Today, I'm going to share what I'm doing to prepare for the physical challenges of letting a yak carry my duffle up to Everest Base Camp.
This is not me. |
Thus, I made an appointment with a personal trainer at the Recreation and Fitness Center at work. Cheryl W. in the SAS personal trainer pool was lucky enough to pull my name. I met with Cheryl for an hour, where we went over my fitness goals - not just EBC, but doing two or three hilly century rides this year, culminating with a double century again at Bike MS in September. At our second meeting, Cheryl showed me some core-building, balance, and general strengthening exercises to add to my current monotonous routine. And yes, these new exercises do involve free weights!
- Start with the big red exercise ball, sort of what you'd use to play fetch with Clifford The Big Red Dog.
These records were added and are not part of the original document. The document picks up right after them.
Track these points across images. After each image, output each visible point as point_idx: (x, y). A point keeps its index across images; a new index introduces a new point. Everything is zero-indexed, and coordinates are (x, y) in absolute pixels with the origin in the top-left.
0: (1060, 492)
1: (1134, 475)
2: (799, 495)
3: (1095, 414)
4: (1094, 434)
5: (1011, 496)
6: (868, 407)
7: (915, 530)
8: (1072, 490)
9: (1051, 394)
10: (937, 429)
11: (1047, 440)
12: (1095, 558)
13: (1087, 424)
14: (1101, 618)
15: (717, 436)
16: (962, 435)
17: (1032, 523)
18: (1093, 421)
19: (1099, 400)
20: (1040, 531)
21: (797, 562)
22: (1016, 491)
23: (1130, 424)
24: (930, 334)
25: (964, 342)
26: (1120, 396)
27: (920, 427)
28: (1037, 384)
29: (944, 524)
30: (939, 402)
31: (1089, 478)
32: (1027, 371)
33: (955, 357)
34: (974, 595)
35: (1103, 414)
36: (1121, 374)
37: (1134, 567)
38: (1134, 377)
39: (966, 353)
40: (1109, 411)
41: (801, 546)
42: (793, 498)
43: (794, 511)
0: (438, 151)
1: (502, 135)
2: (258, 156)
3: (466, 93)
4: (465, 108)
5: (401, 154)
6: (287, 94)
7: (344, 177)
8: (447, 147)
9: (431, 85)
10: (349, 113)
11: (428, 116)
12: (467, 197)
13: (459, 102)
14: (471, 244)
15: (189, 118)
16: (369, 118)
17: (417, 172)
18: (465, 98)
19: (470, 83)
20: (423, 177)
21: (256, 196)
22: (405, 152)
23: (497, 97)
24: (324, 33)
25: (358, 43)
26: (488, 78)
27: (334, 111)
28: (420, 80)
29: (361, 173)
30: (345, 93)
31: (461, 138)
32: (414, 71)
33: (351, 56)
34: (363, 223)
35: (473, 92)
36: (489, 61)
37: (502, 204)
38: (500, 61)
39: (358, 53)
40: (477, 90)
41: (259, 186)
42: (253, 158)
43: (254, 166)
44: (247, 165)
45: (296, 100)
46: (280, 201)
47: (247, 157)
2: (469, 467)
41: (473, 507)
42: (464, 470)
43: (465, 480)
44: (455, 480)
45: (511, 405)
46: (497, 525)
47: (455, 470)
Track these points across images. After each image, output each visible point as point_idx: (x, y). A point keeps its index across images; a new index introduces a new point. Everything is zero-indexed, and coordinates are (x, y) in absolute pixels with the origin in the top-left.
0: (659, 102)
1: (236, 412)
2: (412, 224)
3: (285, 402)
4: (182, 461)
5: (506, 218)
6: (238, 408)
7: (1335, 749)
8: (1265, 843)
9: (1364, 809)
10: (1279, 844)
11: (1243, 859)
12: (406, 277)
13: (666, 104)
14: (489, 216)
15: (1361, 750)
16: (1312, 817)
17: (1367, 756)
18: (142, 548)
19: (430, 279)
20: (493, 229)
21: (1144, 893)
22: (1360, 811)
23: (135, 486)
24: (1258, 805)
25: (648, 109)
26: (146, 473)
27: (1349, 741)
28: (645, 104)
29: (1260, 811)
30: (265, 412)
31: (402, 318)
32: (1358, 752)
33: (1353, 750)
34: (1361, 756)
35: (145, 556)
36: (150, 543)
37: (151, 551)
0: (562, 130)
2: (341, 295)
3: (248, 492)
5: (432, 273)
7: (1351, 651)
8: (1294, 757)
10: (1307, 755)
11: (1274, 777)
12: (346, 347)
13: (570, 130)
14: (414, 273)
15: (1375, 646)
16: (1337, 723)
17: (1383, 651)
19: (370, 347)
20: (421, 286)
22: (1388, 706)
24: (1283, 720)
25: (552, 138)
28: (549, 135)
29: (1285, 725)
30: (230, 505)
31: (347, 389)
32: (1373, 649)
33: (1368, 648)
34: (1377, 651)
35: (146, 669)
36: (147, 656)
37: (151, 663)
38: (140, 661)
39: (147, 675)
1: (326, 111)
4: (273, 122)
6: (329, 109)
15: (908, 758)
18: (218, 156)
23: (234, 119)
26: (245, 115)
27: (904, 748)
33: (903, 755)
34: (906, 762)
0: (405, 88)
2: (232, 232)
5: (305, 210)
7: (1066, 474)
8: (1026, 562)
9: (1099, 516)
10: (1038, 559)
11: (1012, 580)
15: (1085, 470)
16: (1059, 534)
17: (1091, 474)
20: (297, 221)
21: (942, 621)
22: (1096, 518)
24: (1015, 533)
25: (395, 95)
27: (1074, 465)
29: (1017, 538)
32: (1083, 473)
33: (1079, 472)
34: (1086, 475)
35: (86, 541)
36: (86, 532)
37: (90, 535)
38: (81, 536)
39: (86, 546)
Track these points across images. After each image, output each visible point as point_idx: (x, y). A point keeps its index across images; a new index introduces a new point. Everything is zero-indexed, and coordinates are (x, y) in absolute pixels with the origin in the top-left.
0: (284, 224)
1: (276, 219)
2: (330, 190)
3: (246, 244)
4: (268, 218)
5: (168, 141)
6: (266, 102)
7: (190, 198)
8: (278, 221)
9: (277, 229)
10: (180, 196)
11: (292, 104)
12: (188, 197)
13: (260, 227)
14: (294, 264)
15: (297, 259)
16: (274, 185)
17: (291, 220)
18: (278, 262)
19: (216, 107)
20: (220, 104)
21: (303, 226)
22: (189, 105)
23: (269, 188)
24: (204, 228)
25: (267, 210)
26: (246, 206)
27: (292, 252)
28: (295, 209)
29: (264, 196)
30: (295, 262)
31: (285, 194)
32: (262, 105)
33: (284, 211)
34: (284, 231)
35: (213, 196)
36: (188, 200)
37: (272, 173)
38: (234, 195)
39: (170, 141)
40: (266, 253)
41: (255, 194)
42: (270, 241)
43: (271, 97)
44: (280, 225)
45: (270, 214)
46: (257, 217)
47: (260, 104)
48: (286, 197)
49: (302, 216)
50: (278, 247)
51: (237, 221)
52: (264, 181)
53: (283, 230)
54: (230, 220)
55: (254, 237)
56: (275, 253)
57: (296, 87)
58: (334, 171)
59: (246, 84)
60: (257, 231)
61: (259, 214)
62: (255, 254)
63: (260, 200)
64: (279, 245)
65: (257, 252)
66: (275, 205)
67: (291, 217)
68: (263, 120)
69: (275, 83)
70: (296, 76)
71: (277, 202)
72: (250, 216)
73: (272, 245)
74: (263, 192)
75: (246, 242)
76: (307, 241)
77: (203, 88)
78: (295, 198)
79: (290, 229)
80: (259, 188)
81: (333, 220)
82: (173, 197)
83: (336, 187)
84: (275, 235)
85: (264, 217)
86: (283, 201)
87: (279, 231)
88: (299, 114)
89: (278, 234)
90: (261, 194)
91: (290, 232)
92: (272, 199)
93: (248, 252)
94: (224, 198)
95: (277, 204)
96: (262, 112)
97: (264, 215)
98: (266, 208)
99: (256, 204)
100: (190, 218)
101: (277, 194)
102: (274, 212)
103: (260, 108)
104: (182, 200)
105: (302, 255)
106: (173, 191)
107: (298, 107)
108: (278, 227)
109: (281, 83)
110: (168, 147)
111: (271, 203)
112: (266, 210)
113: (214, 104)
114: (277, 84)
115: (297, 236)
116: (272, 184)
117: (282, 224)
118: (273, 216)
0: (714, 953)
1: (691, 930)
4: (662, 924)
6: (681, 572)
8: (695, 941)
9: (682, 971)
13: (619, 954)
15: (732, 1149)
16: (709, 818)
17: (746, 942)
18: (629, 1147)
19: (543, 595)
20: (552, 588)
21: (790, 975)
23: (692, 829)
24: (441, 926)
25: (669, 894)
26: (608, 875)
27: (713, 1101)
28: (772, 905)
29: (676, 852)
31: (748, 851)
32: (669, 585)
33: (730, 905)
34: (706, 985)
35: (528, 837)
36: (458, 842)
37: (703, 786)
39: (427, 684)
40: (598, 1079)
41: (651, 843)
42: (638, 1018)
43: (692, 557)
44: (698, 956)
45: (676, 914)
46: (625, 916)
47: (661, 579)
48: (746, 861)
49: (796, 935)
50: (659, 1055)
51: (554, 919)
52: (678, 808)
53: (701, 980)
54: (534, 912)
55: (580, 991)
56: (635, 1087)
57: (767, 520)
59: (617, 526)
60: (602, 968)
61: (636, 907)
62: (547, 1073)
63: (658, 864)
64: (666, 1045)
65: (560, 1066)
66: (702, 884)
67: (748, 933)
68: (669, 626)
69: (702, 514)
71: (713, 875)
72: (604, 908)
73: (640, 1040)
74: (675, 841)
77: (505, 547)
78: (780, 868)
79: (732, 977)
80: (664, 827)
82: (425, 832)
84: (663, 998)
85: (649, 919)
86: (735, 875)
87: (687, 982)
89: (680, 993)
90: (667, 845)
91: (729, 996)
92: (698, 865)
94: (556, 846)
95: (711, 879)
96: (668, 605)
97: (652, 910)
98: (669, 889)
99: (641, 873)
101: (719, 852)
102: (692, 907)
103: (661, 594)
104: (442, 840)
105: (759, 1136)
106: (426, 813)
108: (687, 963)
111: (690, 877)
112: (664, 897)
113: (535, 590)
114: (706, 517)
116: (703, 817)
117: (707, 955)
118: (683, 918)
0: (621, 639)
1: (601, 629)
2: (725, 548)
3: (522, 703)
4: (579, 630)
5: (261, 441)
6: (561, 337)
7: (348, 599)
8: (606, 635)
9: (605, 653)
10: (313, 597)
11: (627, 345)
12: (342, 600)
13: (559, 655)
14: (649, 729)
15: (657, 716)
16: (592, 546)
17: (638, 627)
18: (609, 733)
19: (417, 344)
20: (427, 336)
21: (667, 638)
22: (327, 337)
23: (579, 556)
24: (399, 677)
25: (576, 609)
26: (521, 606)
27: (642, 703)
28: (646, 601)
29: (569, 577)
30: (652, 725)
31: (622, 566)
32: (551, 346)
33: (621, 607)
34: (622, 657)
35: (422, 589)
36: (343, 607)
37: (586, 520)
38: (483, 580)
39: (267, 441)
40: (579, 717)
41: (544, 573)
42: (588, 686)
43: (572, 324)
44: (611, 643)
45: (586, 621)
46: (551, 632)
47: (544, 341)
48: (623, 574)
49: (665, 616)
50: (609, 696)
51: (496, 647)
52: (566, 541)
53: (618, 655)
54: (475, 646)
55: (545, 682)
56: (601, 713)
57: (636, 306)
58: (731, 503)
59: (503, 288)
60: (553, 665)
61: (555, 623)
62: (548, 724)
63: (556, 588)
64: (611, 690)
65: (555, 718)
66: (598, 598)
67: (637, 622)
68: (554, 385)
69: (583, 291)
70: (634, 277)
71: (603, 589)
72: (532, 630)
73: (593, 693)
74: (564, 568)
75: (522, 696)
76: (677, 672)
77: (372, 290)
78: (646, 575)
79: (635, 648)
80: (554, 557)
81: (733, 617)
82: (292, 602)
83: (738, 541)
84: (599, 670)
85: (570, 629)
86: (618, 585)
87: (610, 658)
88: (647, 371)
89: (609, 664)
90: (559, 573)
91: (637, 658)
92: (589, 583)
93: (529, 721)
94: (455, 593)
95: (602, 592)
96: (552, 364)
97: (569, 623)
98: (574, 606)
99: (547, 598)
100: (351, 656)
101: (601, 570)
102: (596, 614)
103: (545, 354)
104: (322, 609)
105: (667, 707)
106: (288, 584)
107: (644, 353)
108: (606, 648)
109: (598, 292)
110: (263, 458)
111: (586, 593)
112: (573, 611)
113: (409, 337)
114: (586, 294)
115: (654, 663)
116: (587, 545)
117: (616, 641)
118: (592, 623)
Sit on the ball, then roll forward until, facing up, your shoulders and neck are on the ball. Make a flat platform with your body, with knees bent 90 degrees and feet on the floot. Using dumbells, press 20 times slowly. Use a weight that is enough that you can just barely finish 20 reps. I won't say what my weight is; use your imagination for best humorous effect. I look at the guy on the bench next to me with 70 lb weights in each beefy arm and I tell myself, "yah, but can he do that on an exercise ball?"
- Next, lay face down with the ball under your hips/abdomen. Lift dumbells, one arm at a time, bringing them to your pits, then slowly return them to the floor. Do 20 reps with each arm. (Again, insert ridiculously light weight here.)
- Last ball exercise: return to the platform position. Starting with weights extended straight up, slowly lower the weights over your face and down on either side of your head, then return, straightening the arms and keeping elbows close together. This is a tricept press. Like the others, doing this while balancing on the ball helps build your core, especially if you position your feet closer together.
- Four, using an exercise step or other platform, and holding weights in each wimpy arm, step up with one foot and bring the opposite knee up to waist height hold briefly (or boxerly, if you lean that way), then return it to the floor. Repeat 20 times on the right leg, then 20 on left.
- E, hold weights in each arm, held low at your sides. With straight arms, raise the weights out to the sides slowly to shoulder height, hold briefly, then slowly lower. Repeat 17 times. (No, I'm kidding, it's 20). Oh, and while you're doing this, stand only on one foot for 10 reps, the other foot for the last 10.
- F is similar, but doing curls while balancing on one foot; 20 curls each arm. As before, choose a weight such that you can barely finish the 20 reps. For some inscrutable reason, this one is called the One Leg Arm Curl.
- Exercise 7 (Bridge): lay on your back on a mat on the floor, with knees bent, feet flat. Then lift abdomen up, straightening your back (or abdomen, I'm adaptable), while pressing arms firmly into the floor (which does not bend no matter how hard you press). Repeat the magic number of times.
- Final exercise is the Plank. I hold this and count 20 slow breaths, which takes about 80 seconds, then repeat. Try to ignore the shaking.
Stairmaster Step Mill |
In addition to these core-building exercises, I'm adding intervals to my cardio workouts. So instead of just spinning for an hour at a constant rate while I read a book (latest: A Memory of Light, a bicep builder disguised as an 800+ page hardback), I'm doing other exercises. On Wednesday, I did 30 minutes on the "real" stair machine, basically a self-contained mini escalator in the gym, minus the elf. My 7 intervals consisted of 2 minutes at 99 steps per minute and 2 minutes "rest" at 64 steps per minute. This simulates some pretty serious climbing (150+ flights of 15 steps each).
Although I really went nowhere, I think I'm getting somewhere, getting fit, finding what fits, and having fun while doing it. And that's the point, right? "Dave's journey from here to there." I hope you'll continue the journey with me.